The reasons why the Rockall score ≥ 6 is so predictive are uncertain. An imbalance between aggressive factors and the defensive mechanisms is responsible for peptic ulcers [22]. In this study, patients with Rockall scores ≥ 6 were older, had comorbidities, or had higher rates of hemodynamic instability on arrival (p < 0.05); however, they had lower rates of H. pylori infection than those with Rockall scores < 6 (p = 0.03, Table 2). These findings suggest that the pathogenesis of peptic ulcers in patients with Rockall scores ≥ 6 may be due to an impaired defensive mechanism, i.e., the mucus–bicarbonate barrier, more than aggressive factors, i.e., H. pylori [22-24]. The secretion of mucus gel and bicarbonate is essential to maintain the mucus–bicarbonate barrier [25, 26], but it is impaired because the perfusion in the gastroduodenal mucosa is compromised in patients with senility, comorbidity, or hemodynamic instability [8, 27]. Mucus and bicarbonate secretions are regulated by prostaglandins [28]; thus, a study of the role of prostaglandins in peptic ulcer disease in patients with Rockall scores ≥ 6 would be a promising direction for future studies. Although the reasons are uncertain, endoscopists could evaluate patients who are at risk of recurrent bleeding more holistically by using the Rockall score than by using the Forrest classification.

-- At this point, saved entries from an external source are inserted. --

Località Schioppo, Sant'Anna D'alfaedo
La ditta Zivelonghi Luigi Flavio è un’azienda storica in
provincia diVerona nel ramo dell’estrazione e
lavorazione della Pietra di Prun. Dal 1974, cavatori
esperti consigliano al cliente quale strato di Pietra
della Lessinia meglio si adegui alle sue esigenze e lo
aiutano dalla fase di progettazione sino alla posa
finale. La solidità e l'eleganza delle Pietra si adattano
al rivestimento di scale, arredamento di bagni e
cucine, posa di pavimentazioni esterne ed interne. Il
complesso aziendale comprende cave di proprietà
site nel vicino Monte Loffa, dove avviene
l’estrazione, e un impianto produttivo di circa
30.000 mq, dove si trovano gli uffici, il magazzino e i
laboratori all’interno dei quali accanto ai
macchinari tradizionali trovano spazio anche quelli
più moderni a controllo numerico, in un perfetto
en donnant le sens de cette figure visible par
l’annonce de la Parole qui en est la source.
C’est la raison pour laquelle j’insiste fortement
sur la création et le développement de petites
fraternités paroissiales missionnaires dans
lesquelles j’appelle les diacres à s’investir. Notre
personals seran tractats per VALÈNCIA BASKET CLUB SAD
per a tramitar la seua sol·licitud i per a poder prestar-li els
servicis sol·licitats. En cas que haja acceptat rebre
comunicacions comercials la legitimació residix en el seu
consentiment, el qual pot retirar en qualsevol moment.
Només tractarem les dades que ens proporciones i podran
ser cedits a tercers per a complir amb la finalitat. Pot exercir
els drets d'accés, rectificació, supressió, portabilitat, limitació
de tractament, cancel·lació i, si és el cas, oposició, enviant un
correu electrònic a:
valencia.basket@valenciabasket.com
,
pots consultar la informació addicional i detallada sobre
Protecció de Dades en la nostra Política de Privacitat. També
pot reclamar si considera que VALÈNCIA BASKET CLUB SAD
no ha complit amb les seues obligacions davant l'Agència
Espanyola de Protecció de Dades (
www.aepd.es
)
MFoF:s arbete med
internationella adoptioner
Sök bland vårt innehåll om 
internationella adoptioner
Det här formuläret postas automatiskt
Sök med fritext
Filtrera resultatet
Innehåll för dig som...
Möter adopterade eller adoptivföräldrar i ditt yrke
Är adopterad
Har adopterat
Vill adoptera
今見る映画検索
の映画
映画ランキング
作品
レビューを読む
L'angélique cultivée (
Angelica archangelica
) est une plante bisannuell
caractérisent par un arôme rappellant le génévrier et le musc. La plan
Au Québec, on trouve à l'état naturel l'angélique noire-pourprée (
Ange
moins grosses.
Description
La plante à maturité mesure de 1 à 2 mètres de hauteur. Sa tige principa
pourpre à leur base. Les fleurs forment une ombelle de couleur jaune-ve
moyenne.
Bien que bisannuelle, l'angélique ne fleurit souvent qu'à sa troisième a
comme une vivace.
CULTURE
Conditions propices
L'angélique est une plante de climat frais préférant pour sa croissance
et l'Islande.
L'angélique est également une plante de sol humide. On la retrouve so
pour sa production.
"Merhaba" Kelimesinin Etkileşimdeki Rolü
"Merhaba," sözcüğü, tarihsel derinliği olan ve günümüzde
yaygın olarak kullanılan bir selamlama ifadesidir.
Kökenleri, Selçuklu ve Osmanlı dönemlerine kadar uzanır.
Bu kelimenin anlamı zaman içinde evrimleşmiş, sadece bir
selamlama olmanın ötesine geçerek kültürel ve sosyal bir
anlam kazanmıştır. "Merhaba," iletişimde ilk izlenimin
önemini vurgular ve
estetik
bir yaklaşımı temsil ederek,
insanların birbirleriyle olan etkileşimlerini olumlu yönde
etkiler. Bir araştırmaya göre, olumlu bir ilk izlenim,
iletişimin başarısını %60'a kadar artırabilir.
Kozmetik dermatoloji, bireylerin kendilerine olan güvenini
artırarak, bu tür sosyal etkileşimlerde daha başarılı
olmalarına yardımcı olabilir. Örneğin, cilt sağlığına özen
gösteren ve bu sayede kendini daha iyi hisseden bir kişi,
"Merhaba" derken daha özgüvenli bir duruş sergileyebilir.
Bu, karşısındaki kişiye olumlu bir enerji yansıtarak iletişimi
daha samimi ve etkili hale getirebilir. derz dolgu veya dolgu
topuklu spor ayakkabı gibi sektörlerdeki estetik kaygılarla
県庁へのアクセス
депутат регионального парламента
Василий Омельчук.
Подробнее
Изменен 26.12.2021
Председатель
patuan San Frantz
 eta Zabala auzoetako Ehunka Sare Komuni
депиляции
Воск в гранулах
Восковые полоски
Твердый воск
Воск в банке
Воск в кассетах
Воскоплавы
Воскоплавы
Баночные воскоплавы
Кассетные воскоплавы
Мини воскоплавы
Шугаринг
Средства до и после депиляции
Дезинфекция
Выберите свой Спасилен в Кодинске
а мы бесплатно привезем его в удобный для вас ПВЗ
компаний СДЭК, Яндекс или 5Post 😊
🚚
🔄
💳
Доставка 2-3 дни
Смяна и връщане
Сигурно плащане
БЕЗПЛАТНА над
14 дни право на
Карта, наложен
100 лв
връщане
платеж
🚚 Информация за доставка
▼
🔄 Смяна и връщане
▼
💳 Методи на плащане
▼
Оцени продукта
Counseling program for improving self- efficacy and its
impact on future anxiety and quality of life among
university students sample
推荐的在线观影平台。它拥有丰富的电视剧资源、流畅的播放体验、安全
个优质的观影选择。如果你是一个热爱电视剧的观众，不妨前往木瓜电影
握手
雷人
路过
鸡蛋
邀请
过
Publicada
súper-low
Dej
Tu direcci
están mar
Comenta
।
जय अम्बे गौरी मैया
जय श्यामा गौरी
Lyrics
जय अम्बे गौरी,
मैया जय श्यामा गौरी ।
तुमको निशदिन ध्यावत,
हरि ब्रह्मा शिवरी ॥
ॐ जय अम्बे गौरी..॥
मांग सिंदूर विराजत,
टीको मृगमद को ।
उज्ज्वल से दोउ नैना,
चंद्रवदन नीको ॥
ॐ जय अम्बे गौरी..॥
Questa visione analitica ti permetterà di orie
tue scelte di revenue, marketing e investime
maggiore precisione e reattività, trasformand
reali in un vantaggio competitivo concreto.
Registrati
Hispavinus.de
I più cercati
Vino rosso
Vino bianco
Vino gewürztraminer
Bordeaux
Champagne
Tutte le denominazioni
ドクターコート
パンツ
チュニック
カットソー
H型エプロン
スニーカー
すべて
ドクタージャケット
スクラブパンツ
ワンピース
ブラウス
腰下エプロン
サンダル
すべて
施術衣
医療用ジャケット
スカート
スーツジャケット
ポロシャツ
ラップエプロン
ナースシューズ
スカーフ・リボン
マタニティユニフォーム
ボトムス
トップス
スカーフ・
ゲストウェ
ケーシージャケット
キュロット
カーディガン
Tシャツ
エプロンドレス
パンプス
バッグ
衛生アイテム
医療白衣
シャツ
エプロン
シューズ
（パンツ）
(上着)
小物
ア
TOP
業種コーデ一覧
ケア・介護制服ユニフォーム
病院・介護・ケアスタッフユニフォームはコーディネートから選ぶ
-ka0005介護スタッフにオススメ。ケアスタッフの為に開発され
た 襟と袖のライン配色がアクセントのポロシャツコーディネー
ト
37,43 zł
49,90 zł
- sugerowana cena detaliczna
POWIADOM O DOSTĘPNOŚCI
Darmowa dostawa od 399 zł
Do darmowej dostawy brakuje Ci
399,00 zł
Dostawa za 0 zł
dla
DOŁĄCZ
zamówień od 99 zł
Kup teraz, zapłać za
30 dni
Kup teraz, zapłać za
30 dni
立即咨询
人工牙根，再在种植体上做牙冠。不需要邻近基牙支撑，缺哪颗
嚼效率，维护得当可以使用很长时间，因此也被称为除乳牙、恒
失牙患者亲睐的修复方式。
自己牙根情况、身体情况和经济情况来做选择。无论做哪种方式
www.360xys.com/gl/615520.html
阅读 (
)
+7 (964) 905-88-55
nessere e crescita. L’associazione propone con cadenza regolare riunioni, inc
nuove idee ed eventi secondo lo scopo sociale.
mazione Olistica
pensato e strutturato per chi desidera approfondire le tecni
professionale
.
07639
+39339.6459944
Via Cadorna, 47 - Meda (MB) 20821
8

Both sexes were enrolled in this study to conduct sex-inclusive clinical research, which showed that the rates of recurrent bleeding were not significantly different between sexes in the Rockall scores ≥ 6 group. However, drawing this conclusion may be premature because of lacking an appropriate power; thus, further research is needed.

The study had some limitations. First, the results were based on the Forrest lesion at the second-look endoscopy. Second, this was an observational study only. Third, second-look endoscopy may increase the medical cost. Previous studies have shown that endoscopic hemostasis does not provide a significant advantage in ulcers with minor SRH [29-31]. Therefore, further studies are needed to validate the role of clinical Rockall scores ≥ 3 to predict the risk of recurrent bleeding and the benefit of endoscopic therapy to reduce risks of ulcers with the Forrest IIc lesion at the primary endoscopy. Moreover, it is also important to estimate the incremental cost-effectiveness ratio of second-look endoscopy in patients with high Rockall scores ≥ 6.

In conclusion, the majority of patients who had recurrent bleeding from peptic ulcers with the Forrest IIc lesion at the second-look endoscopy were those whose Rockall scores were ≥ 6 or whose clinical Rockall scores were ≥ 3 on arrival. Accordingly, combined Rockall scores ≥ 6 or clinical Rockall scores ≥ 3 on arrival with a Forrest IIc lesion at the second-look endoscopy can identify patients who were still at risk of recurrent bleeding from peptic ulcers following initial endoscopic hemostasis and intravenous PPI therapy.